(Keypoint correspondence data)
[Start of Attachment]

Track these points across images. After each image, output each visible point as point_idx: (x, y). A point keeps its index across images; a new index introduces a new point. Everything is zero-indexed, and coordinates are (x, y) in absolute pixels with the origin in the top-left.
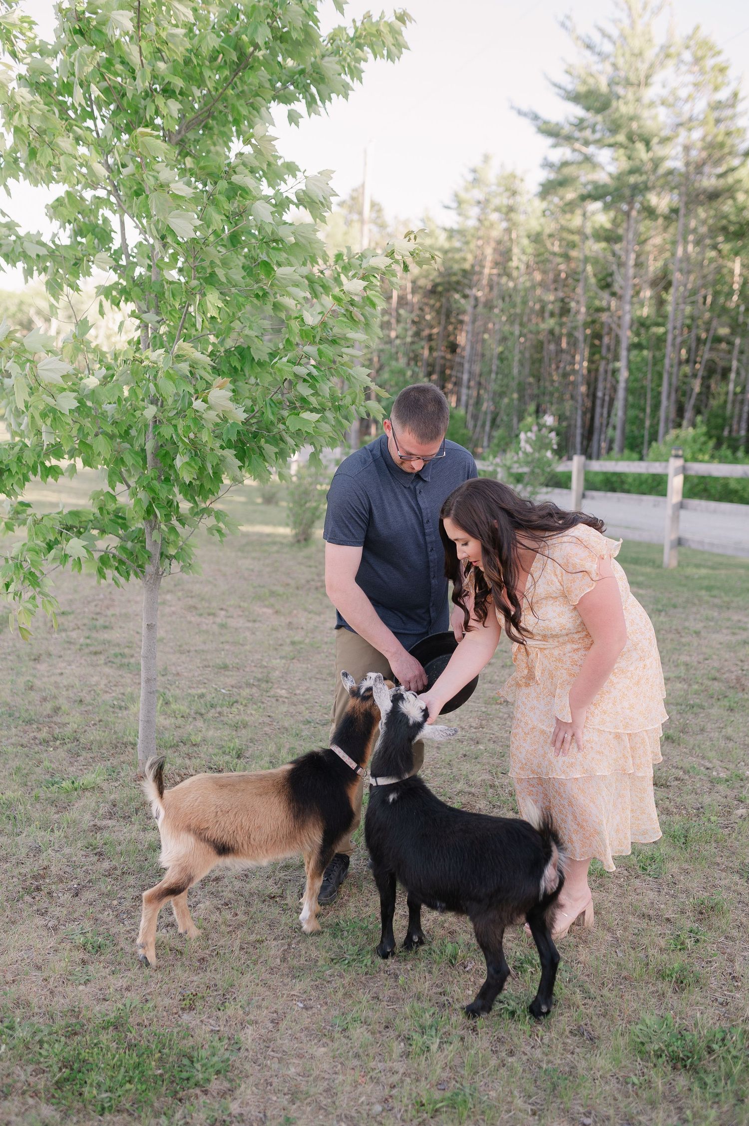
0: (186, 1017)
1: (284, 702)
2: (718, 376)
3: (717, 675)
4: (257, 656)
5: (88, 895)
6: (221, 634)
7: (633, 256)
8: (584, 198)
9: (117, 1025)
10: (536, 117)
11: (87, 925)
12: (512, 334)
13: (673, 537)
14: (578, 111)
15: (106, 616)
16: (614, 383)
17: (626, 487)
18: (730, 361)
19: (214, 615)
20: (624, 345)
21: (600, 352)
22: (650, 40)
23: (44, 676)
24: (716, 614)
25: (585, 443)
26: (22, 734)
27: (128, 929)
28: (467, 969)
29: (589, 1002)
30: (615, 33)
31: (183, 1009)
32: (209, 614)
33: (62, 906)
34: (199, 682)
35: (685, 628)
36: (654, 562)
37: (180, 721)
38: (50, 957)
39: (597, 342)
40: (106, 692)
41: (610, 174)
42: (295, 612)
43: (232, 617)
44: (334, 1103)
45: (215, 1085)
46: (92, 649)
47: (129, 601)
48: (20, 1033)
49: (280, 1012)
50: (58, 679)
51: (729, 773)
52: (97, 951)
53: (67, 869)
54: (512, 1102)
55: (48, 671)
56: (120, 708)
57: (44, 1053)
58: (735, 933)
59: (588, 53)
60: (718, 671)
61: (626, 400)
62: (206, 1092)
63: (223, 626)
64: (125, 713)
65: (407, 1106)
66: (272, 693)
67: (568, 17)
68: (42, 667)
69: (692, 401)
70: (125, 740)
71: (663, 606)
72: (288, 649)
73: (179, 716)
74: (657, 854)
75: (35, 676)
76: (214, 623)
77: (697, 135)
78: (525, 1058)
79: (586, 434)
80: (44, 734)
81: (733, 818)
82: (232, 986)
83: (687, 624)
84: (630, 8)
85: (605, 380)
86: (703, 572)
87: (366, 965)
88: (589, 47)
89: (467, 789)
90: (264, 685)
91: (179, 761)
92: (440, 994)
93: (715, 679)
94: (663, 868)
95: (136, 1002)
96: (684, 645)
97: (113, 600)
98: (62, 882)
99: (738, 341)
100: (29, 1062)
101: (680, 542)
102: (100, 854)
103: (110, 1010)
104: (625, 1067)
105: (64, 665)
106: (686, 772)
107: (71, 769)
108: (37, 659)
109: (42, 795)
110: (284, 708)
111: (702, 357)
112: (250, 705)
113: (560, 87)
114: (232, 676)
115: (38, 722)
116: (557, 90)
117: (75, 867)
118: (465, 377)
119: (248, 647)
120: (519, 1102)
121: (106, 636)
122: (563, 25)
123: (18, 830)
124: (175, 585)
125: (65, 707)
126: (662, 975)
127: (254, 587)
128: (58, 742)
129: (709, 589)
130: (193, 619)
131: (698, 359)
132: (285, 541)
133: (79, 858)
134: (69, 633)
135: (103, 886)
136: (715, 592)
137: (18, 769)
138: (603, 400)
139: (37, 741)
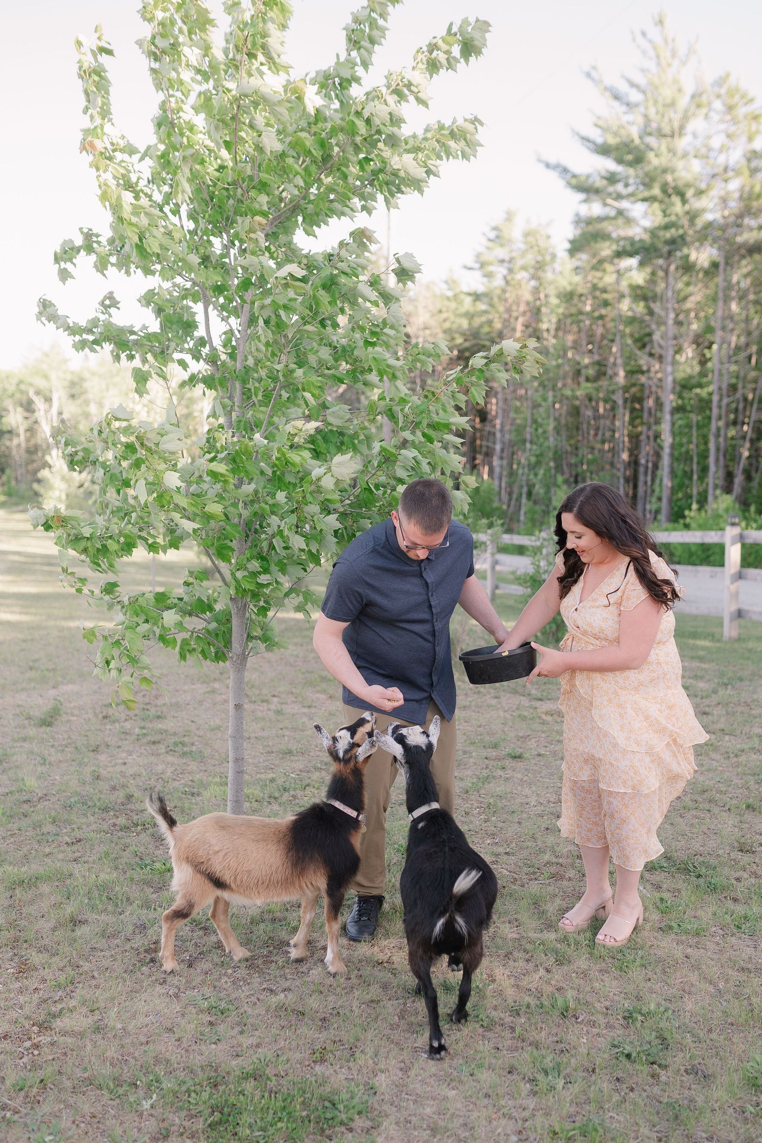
0: (318, 1069)
5: (203, 966)
6: (278, 721)
7: (672, 315)
8: (619, 254)
9: (256, 1076)
10: (565, 170)
11: (208, 991)
12: (546, 400)
13: (733, 608)
14: (610, 165)
15: (157, 706)
16: (656, 447)
19: (267, 701)
20: (667, 408)
21: (641, 417)
22: (680, 90)
23: (107, 766)
26: (100, 821)
27: (248, 994)
28: (579, 1020)
29: (701, 1045)
30: (641, 81)
31: (314, 1062)
32: (263, 701)
34: (266, 768)
35: (754, 701)
36: (713, 636)
38: (179, 1020)
39: (637, 406)
40: (175, 780)
41: (645, 230)
43: (286, 703)
44: (472, 1135)
45: (360, 1123)
46: (149, 738)
47: (177, 691)
48: (167, 1084)
49: (407, 1062)
50: (123, 768)
52: (222, 1014)
54: (639, 1130)
55: (110, 762)
56: (193, 794)
57: (193, 1101)
59: (616, 104)
61: (671, 467)
62: (351, 1130)
63: (279, 712)
64: (198, 799)
65: (542, 1135)
67: (594, 68)
68: (103, 758)
69: (743, 467)
71: (729, 679)
73: (253, 801)
74: (750, 913)
75: (98, 766)
76: (269, 710)
77: (734, 185)
78: (645, 1094)
80: (122, 821)
82: (358, 1040)
83: (755, 696)
84: (658, 57)
85: (648, 445)
88: (617, 97)
89: (555, 860)
92: (557, 1042)
94: (758, 926)
95: (270, 1055)
96: (756, 717)
100: (181, 1109)
101: (740, 614)
102: (205, 929)
103: (247, 1063)
104: (740, 1098)
105: (124, 755)
107: (158, 853)
108: (96, 750)
109: (136, 877)
111: (749, 417)
113: (588, 140)
114: (298, 760)
115: (113, 809)
116: (586, 143)
118: (498, 447)
120: (645, 1131)
121: (160, 726)
122: (588, 75)
123: (120, 910)
124: (221, 674)
125: (137, 794)
127: (303, 673)
128: (139, 828)
130: (247, 706)
131: (746, 420)
133: (186, 932)
134: (122, 724)
135: (215, 958)
137: (107, 854)
138: (647, 468)
139: (118, 828)
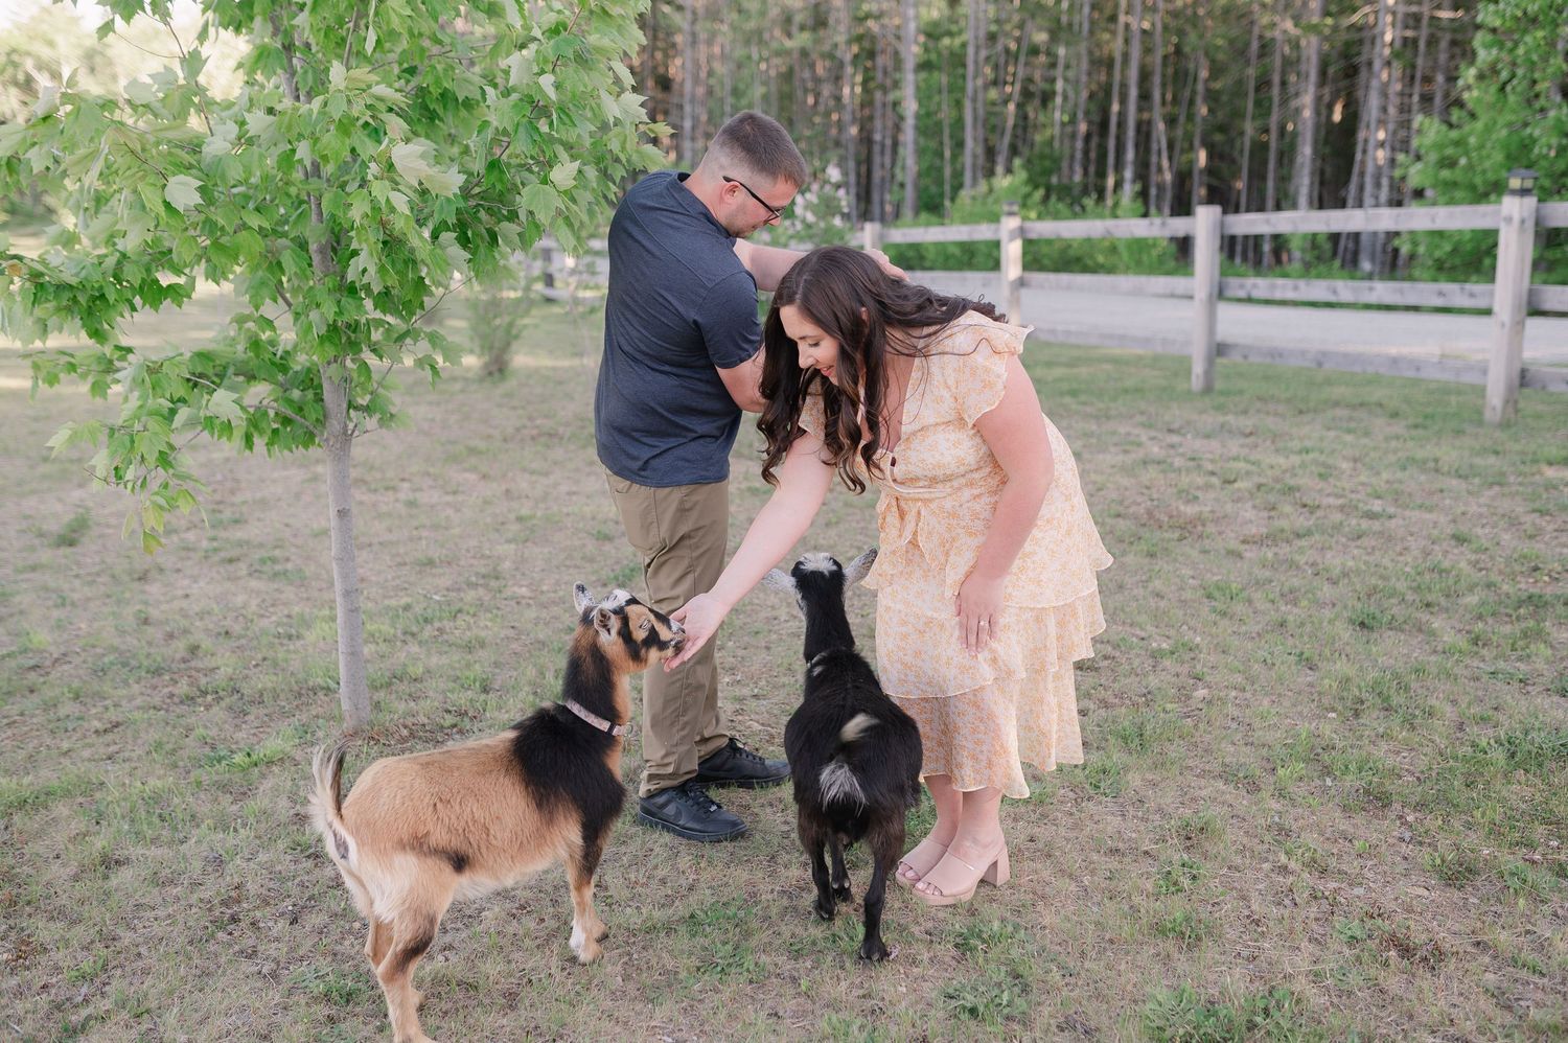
1: (529, 605)
2: (1037, 102)
3: (1121, 509)
4: (473, 543)
5: (315, 920)
6: (411, 516)
11: (324, 965)
12: (749, 57)
15: (233, 505)
16: (898, 119)
17: (927, 264)
18: (1053, 81)
19: (394, 489)
20: (910, 64)
21: (876, 78)
23: (160, 602)
24: (1094, 427)
25: (863, 205)
26: (150, 691)
29: (1072, 980)
32: (387, 489)
33: (277, 940)
34: (397, 588)
37: (383, 647)
38: (278, 1018)
39: (870, 64)
40: (262, 616)
42: (510, 474)
43: (421, 490)
46: (223, 554)
47: (263, 481)
50: (184, 604)
51: (1171, 642)
52: (348, 1001)
53: (271, 885)
55: (164, 594)
56: (290, 637)
58: (1238, 860)
60: (1121, 503)
61: (916, 143)
63: (411, 504)
64: (299, 643)
66: (508, 593)
68: (154, 589)
69: (1007, 139)
70: (311, 684)
72: (515, 527)
73: (380, 640)
75: (146, 603)
76: (397, 500)
79: (863, 194)
80: (183, 688)
81: (1193, 703)
85: (884, 115)
86: (1058, 372)
87: (748, 970)
90: (493, 584)
91: (401, 707)
92: (864, 996)
93: (1119, 516)
94: (1122, 782)
97: (237, 481)
98: (268, 904)
99: (1061, 51)
102: (316, 856)
105: (186, 582)
106: (1116, 647)
107: (239, 735)
108: (143, 578)
109: (205, 778)
110: (531, 613)
111: (1015, 75)
112: (481, 614)
114: (443, 574)
115: (169, 670)
117: (284, 880)
118: (687, 124)
119: (456, 531)
121: (239, 534)
123: (181, 836)
125: (206, 643)
126: (1159, 930)
127: (443, 444)
128: (209, 697)
129: (1074, 393)
130: (365, 498)
131: (1010, 79)
132: (470, 375)
133: (285, 865)
134: (183, 535)
135: (333, 905)
136: (1083, 398)
137: (159, 745)
138: (883, 146)
139: (176, 700)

[End of Attachment]

> _HOW TO COMPLETE THIS TASK_: Copy the entries verbatim from their first line through the line containing "24: (716, 614)", including that line, and leave out the pictures.

> _RESULT OF THIS EXERCISE_:
Track these points across images. After each image, output each visible point as point_idx: (x, y). A point keeps its index across images; a new index introduces a new point. Everything is zero-indexed, and coordinates are (x, y) in absolute pixels with the origin in the top-left.
0: (186, 1017)
1: (284, 702)
2: (718, 376)
3: (717, 675)
4: (257, 656)
5: (88, 895)
6: (221, 634)
7: (633, 256)
8: (584, 198)
9: (117, 1025)
10: (536, 117)
11: (87, 925)
12: (512, 334)
13: (673, 537)
14: (578, 111)
15: (106, 616)
16: (614, 383)
17: (626, 487)
18: (730, 361)
19: (214, 615)
20: (624, 345)
21: (600, 352)
22: (650, 40)
23: (44, 676)
24: (716, 614)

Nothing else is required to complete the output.